Val pointed the gun at me. “No,” she said.

“But we—”

“No.”

Jack slumped against my shoulder. “Best,” he muttered. “All for the best . . .”

 

Thirty-six

Was that why you killed a child, Jack?” asked Val. “For the best?”

I sat like a rag doll, arms at my sides, not moving, Jack’s head a deadweight against my chest. I shouldn’t be here, I thought dully. This has nothing to do with me now. It’s about them. I shouldn’t be here at all.
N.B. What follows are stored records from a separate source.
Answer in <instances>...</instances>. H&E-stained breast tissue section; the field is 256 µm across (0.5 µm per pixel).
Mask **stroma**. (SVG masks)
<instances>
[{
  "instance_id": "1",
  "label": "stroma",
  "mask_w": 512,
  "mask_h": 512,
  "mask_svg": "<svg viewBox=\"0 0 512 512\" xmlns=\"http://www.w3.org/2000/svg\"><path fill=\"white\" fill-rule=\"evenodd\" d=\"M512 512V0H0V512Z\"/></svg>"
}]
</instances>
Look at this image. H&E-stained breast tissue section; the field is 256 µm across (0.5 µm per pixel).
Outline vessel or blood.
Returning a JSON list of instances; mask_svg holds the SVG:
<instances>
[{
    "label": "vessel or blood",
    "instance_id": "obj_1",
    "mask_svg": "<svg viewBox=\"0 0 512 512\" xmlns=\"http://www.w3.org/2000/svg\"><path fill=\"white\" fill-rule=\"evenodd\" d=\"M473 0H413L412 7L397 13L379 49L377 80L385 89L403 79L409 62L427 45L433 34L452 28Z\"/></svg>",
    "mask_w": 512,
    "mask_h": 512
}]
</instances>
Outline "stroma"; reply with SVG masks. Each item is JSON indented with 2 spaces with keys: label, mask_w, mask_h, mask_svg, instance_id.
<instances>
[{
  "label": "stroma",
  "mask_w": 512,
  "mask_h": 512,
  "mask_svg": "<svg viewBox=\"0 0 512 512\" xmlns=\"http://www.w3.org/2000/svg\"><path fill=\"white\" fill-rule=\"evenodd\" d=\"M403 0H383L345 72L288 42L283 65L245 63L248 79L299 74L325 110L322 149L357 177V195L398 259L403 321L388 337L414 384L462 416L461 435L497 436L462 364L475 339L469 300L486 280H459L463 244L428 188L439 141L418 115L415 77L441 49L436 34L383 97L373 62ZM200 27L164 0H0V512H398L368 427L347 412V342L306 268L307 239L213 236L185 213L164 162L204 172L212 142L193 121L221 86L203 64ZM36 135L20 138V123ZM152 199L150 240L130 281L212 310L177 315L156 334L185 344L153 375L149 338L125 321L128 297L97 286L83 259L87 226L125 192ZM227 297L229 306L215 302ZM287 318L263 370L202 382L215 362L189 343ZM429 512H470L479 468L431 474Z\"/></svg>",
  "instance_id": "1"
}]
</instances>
I’m just a body in a room, taking up space.

“Alice told me.”

“Alice . . .” Jack gave a snuffling laugh. “Alice doesn’t know what the fuck she’s talking about.”
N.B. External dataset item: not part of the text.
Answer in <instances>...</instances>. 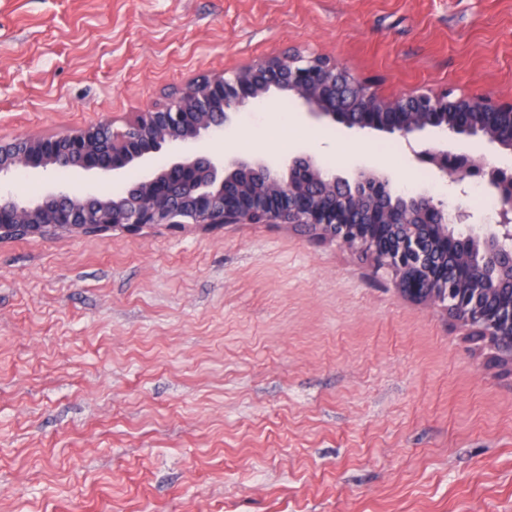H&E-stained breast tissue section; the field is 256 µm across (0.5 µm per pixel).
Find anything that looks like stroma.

“Yes, she does.” Val bent down and nudged his cheek with the gun. “Look at me.”

“I told you,” Jack mumbled into my cleavage, “she doesn’t know—”
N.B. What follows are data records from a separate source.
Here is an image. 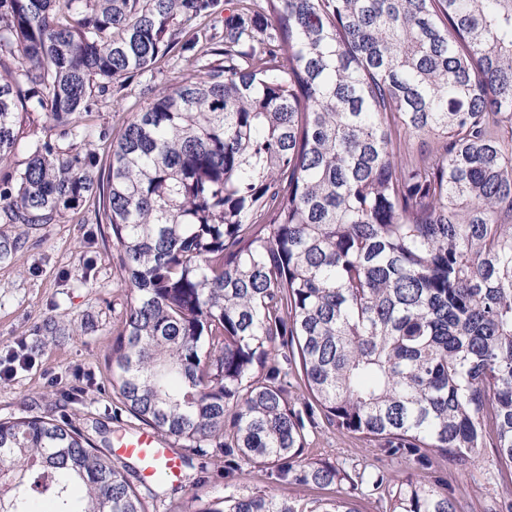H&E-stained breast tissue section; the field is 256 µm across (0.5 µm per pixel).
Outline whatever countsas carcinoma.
<instances>
[{
    "instance_id": "carcinoma-1",
    "label": "carcinoma",
    "mask_w": 512,
    "mask_h": 512,
    "mask_svg": "<svg viewBox=\"0 0 512 512\" xmlns=\"http://www.w3.org/2000/svg\"><path fill=\"white\" fill-rule=\"evenodd\" d=\"M221 5L0 0V223L102 199L128 290L107 367L146 425L272 486L346 481L382 512H459L431 451L466 468L489 446L512 466V0H236L220 28ZM187 52L216 60L164 85L157 63ZM134 77L151 102L115 140L83 123ZM22 112L68 146L34 133L13 162ZM317 410L412 473L305 461ZM0 512L150 504L46 414L0 419ZM169 512L359 510L233 488Z\"/></svg>"
}]
</instances>
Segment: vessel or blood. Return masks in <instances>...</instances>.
<instances>
[{
    "label": "vessel or blood",
    "mask_w": 512,
    "mask_h": 512,
    "mask_svg": "<svg viewBox=\"0 0 512 512\" xmlns=\"http://www.w3.org/2000/svg\"><path fill=\"white\" fill-rule=\"evenodd\" d=\"M114 450L119 457L139 462L143 481H152L160 475L173 480L181 475V458L157 432L145 430L133 437L119 439Z\"/></svg>",
    "instance_id": "b4317fda"
}]
</instances>
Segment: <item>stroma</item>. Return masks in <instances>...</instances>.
Listing matches in <instances>:
<instances>
[{
  "mask_svg": "<svg viewBox=\"0 0 512 512\" xmlns=\"http://www.w3.org/2000/svg\"><path fill=\"white\" fill-rule=\"evenodd\" d=\"M147 103L138 82L130 81L121 92L98 98L83 121L114 135L131 112ZM98 208L97 198L92 197L55 224L0 223V241L22 242L10 260L0 262V365L9 363L20 344L34 347L28 364L14 366L0 377V418L44 415L60 406L94 440L112 443L122 432L141 429L142 423L121 406L109 383L106 357L127 292L118 281L112 231L96 221ZM48 316L58 322L60 335L41 334L39 326ZM72 392L77 401L64 404V397ZM181 454L184 466L178 481L139 488L153 500L156 512H168L174 504L188 508L213 500L223 496L228 485L254 491L268 487L263 472L246 463L226 474L222 453L202 456L185 448ZM303 456L349 472L378 462L373 444L329 427L321 418L308 431ZM381 465L393 479L407 470L405 463L397 461ZM434 467L453 489L461 512H485L493 498L512 490V468L499 465L490 448L483 450L480 462L470 470L445 457L437 458ZM275 493L348 497L358 512H382L377 495L351 489L346 483L326 490L292 484L276 488Z\"/></svg>",
  "mask_w": 512,
  "mask_h": 512,
  "instance_id": "35a3bbf8",
  "label": "stroma"
}]
</instances>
“Look at me!” Val’s voice was shrill and urgent. “Look at this.” She poked the gun in his face. “You said I wanted Lenny out of your life—you were right. I knew the only way I could get him out was if he died. That’s why I didn’t go back to the cottage. That’s why I went round and gathered up all the pills and booze I could find and dumped them by his bed, and God knows he had enough to kill an elephant—
I did it because I wanted him to die.
” The gun quivered in her hand, an inch away from Jack’s temple. “I always thought you’d be better off without him—always drunk, always letting you down, but you couldn’t see it, could you? And even when he gave you the chance, when he said he didn’t want to work with you anymore, you wouldn’t let him go—don’t tell me you weren’t relieved when he died. I was with you, remember? I saw your face. I’m sure you had a great time telling Bunny Rabbit here how sad it was and how much you miss him, but I know how terrified you were that he’d blow the gaff, get drunk and tell someone, say it on television—that
Close Up
show was bad enough, and I remember what you said afterwards, ‘I don’t know how long I can go on with this,’ that’s what you said. I
know,
Jack. You’re just lucky I picked up that tape instead of Danny Watts—or
her
”—Val gestured at me with the gun—“Don’t you understand, Jack? I made you free of him. Oh, he’d have done it anyway, it was just a matter of time—but there wasn’t time, was there? Because he’d have told
someone
. I was the only one you could trust, Jack. Not Lenny, not her,
me.
And you couldn’t see it. I did everything to make it work between us, and I thought, without Lenny . . . I thought there might be a chance, because you might as well have been married to him for all the time you ever spent at home. God knows why, because right from the first you made it blindingly obvious you’d rather be with him than me—do you know, at one point I thought you must be a queer? In spite of all the evidence to the contrary, and Christ knows there was enough of it, I even wondered about that. And then after I saw your little home movie I thought, perhaps I was right. Was I, Jack? Was that what it was all along? A bit of both?” She turned to me. “There’s a thought for you—your wonderful Lenny was a nancy boy. What about that?”